Last month, Luciad completed its participation in the Arctic Spatial Data Pilot, an OGC project dedicated on showing the benefits of geospatial standards for the Arctic. Interoperability and open standards enable efficient exchange and use of polar data, which benefits research on topics such as climate, oceans, ecosystems and permafrost.
Although remote to most people and only encompassing 6 percent of the Earth’s surface, the Arctic is tied to every point on the globe through land, sea, or air. Our daily weather, what we eat, and coastal flooding are all tied to the future of the Arctic. It is thus of vital importance to study the area and its global connection. Related to global climate change, studies showed that temperatures in the Arctic are rising at twice the global rate, resulting in a dramatic decline of the region’s sea ice. The Arctic Spatial Data Pilot demonstrates how standards and interoperability can provide an online network of polar data resources, helping stakeholders to gain new perspectives into social, economic and environmental issues.

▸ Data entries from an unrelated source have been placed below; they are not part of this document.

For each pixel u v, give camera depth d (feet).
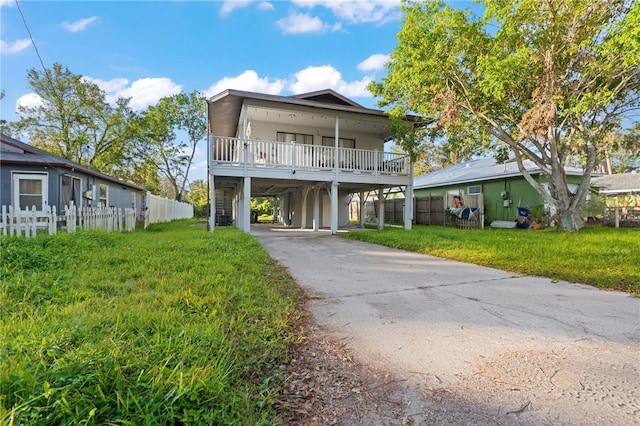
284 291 13.24
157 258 16.55
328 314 10.81
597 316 10.65
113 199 63.98
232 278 13.32
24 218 20.74
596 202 50.37
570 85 32.17
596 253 21.26
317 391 6.31
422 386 6.50
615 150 87.61
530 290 13.99
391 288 14.34
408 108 37.04
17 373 4.85
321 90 42.29
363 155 41.96
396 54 36.01
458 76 33.63
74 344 6.47
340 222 58.54
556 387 6.44
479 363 7.44
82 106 76.69
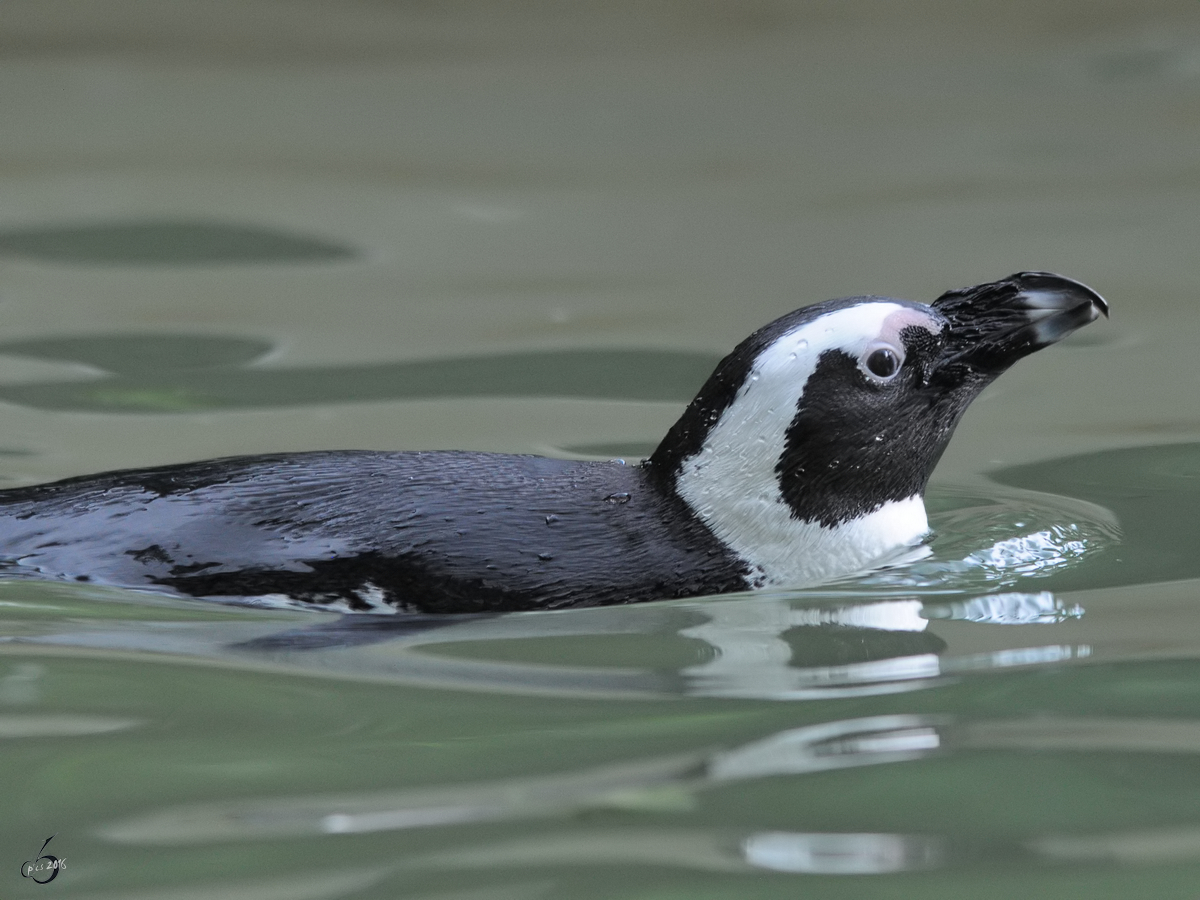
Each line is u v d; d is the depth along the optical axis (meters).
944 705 8.85
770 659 9.61
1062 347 17.44
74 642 9.68
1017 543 11.81
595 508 10.85
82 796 7.75
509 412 15.11
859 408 11.06
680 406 15.30
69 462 13.48
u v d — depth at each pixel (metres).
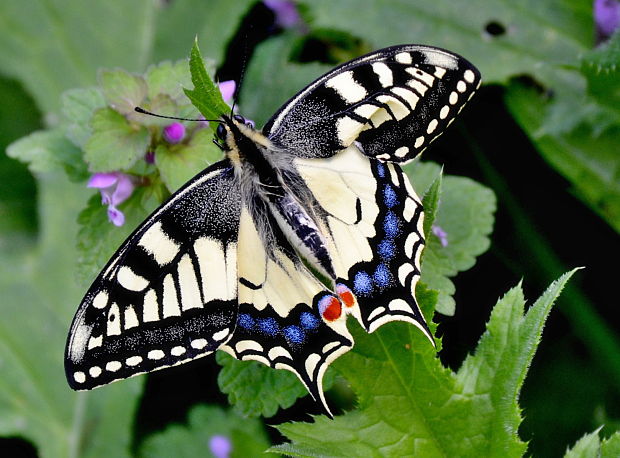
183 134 0.39
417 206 0.37
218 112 0.37
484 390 0.38
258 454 0.42
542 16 0.46
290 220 0.37
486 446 0.38
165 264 0.37
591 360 0.43
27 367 0.45
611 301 0.44
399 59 0.37
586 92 0.45
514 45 0.46
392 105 0.37
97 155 0.39
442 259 0.40
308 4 0.46
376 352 0.38
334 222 0.37
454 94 0.37
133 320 0.36
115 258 0.36
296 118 0.37
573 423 0.43
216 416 0.43
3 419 0.44
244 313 0.37
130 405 0.44
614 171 0.44
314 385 0.37
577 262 0.44
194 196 0.37
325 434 0.38
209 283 0.37
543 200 0.45
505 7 0.46
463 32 0.46
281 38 0.46
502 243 0.44
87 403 0.44
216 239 0.37
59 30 0.48
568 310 0.44
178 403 0.43
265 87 0.45
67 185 0.46
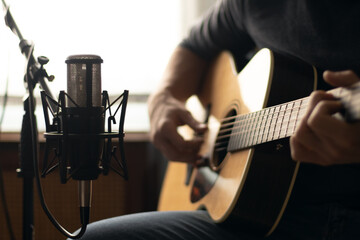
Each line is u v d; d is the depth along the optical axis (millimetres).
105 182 1871
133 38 2027
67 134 641
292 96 866
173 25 2051
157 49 2047
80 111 661
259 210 854
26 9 1892
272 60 905
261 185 849
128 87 2037
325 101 570
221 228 904
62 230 665
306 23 894
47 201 1790
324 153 603
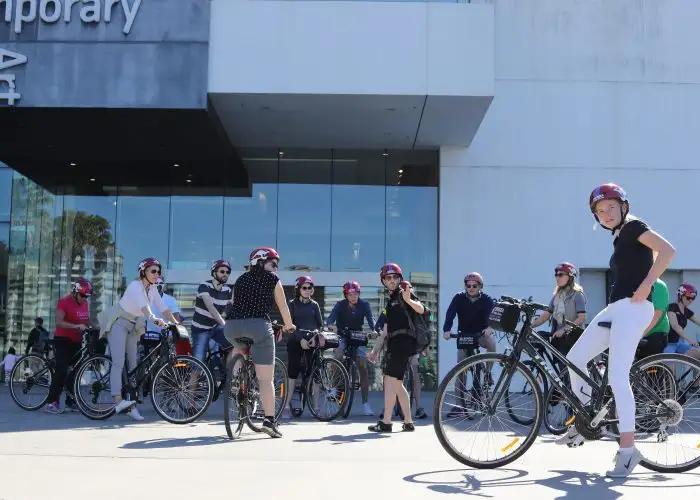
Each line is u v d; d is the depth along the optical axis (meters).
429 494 4.26
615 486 4.53
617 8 14.46
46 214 15.37
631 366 5.19
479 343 9.67
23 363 9.76
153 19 11.67
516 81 14.48
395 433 7.40
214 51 11.70
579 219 14.29
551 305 8.59
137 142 13.52
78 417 8.76
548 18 14.51
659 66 14.41
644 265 4.91
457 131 13.61
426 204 14.91
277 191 15.12
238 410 6.89
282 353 14.43
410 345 7.55
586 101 14.40
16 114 11.88
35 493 4.23
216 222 15.13
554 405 6.59
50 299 15.18
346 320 9.66
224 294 9.38
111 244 15.23
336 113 12.72
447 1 11.84
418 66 11.73
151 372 8.27
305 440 6.71
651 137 14.34
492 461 5.09
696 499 4.17
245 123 13.35
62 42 11.61
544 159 14.38
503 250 14.28
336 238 14.98
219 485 4.48
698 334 14.12
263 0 11.77
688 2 14.47
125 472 4.89
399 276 7.63
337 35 11.77
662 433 5.12
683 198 14.25
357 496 4.20
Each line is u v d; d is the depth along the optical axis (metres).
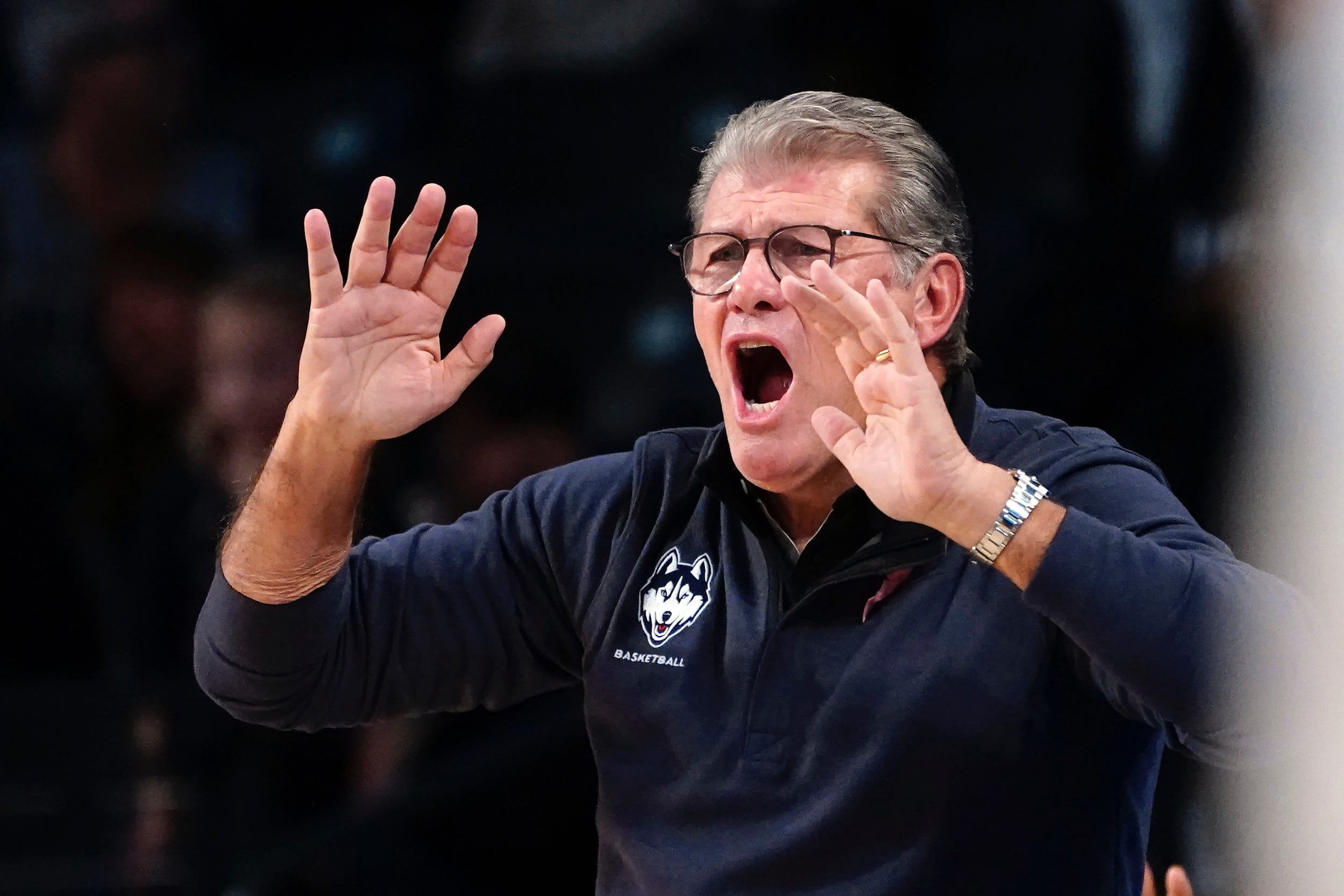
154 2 11.27
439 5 11.23
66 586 10.11
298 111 11.28
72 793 9.84
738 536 5.11
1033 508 3.97
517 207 10.96
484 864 8.20
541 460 9.79
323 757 9.45
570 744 8.25
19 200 11.04
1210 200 8.81
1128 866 4.70
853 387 4.87
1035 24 10.20
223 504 10.07
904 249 4.99
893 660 4.61
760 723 4.73
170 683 10.02
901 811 4.52
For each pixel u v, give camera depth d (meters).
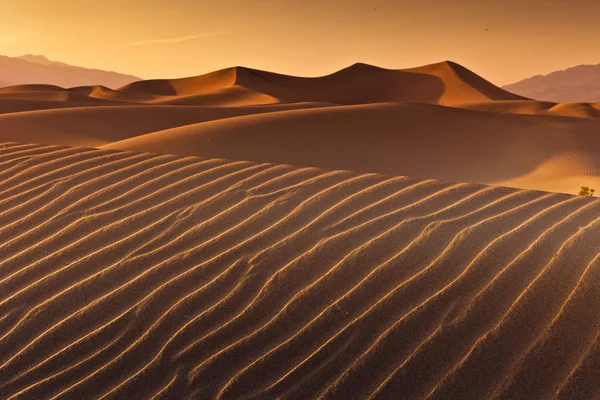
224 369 3.05
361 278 3.74
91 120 28.92
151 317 3.48
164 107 35.69
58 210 5.06
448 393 2.79
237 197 5.16
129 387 2.97
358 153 22.38
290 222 4.59
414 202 4.94
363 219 4.59
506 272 3.69
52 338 3.35
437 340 3.12
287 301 3.55
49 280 3.92
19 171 6.25
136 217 4.83
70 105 47.03
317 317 3.39
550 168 24.12
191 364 3.10
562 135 30.11
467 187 5.35
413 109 31.17
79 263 4.12
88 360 3.17
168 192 5.36
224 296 3.65
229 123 23.98
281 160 20.06
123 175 5.93
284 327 3.33
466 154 24.75
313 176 5.71
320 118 26.23
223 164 6.25
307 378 2.96
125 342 3.29
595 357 2.90
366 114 28.30
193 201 5.11
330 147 22.36
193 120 32.19
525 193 5.22
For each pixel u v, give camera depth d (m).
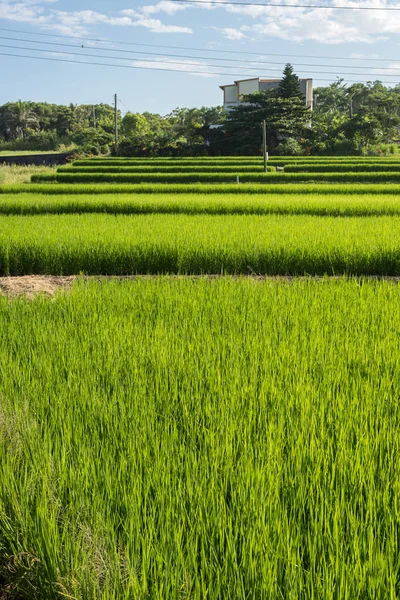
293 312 6.44
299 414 3.77
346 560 2.39
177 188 28.22
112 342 5.32
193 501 2.75
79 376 4.42
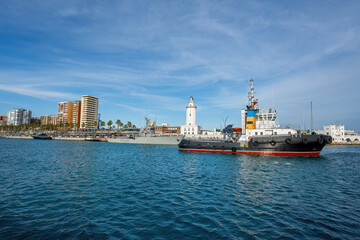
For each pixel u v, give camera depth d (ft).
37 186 56.08
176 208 40.70
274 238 29.12
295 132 138.92
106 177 69.31
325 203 44.27
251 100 159.02
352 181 65.57
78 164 97.81
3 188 53.57
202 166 95.86
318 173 78.69
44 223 33.22
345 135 454.40
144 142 331.77
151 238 28.71
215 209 40.24
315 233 30.73
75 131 584.81
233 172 80.02
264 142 134.21
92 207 40.88
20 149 184.34
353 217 36.81
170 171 82.58
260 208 40.98
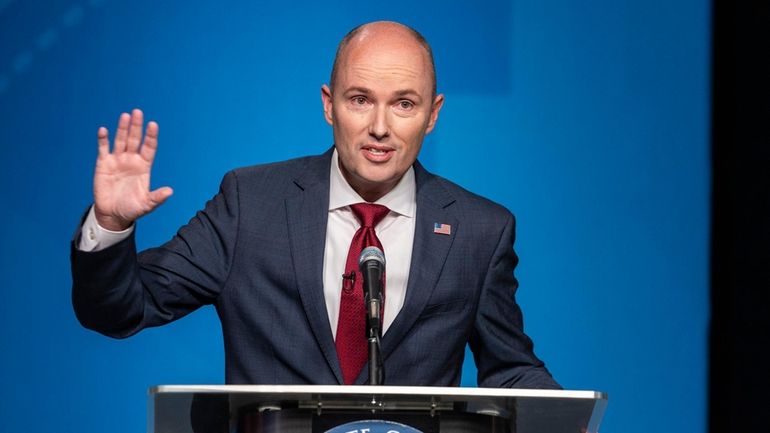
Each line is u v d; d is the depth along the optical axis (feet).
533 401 13.61
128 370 31.53
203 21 32.17
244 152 31.91
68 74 31.78
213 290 19.66
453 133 32.17
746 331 31.78
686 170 32.48
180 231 20.20
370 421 13.73
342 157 18.95
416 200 20.56
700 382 32.17
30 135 31.60
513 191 32.22
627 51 32.71
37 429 31.17
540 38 32.55
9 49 31.63
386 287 19.77
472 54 32.37
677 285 32.35
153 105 31.86
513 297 21.20
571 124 32.42
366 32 18.81
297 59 32.24
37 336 31.35
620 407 32.12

Luciad contributed a set of OGC web services delivering polar data and used its Lucy application framework to showcase polar data analysis:
A first analysis use case focuses on sea ice age. Arctic Sea Ice Age measurements show that the sea ice is becoming younger. Since the 1980s, the amount of multiyear ice has declined dramatically. One particularly affected area is the Beaufort Gyre, Northeast of Alaska. Warmer waters made it less friendly to perennial ice since the start of the 21st century.
A second analysis use case focuses on the impact of shipping activities around the Arctic. The Arctic encompasses a number of shipping routes, grouped into a Northwest Passage and a Northeast Passage. Each passage crosses a number of Large Marine Ecosystems (LMEs), potentially impacting their large amount of wildlife species by disturbances and implications from shipping activity.
All project results and demonstration videos are made available online. Project sponsors include US Geological Survey (USGS) and Natural Resources Canada (NRCan). The demonstration scenarios are developed with assistance from the Inuit Circumpolar Council (Alaska) and Arctic Council’s Conservation of Arctic Flora and Fauna working group.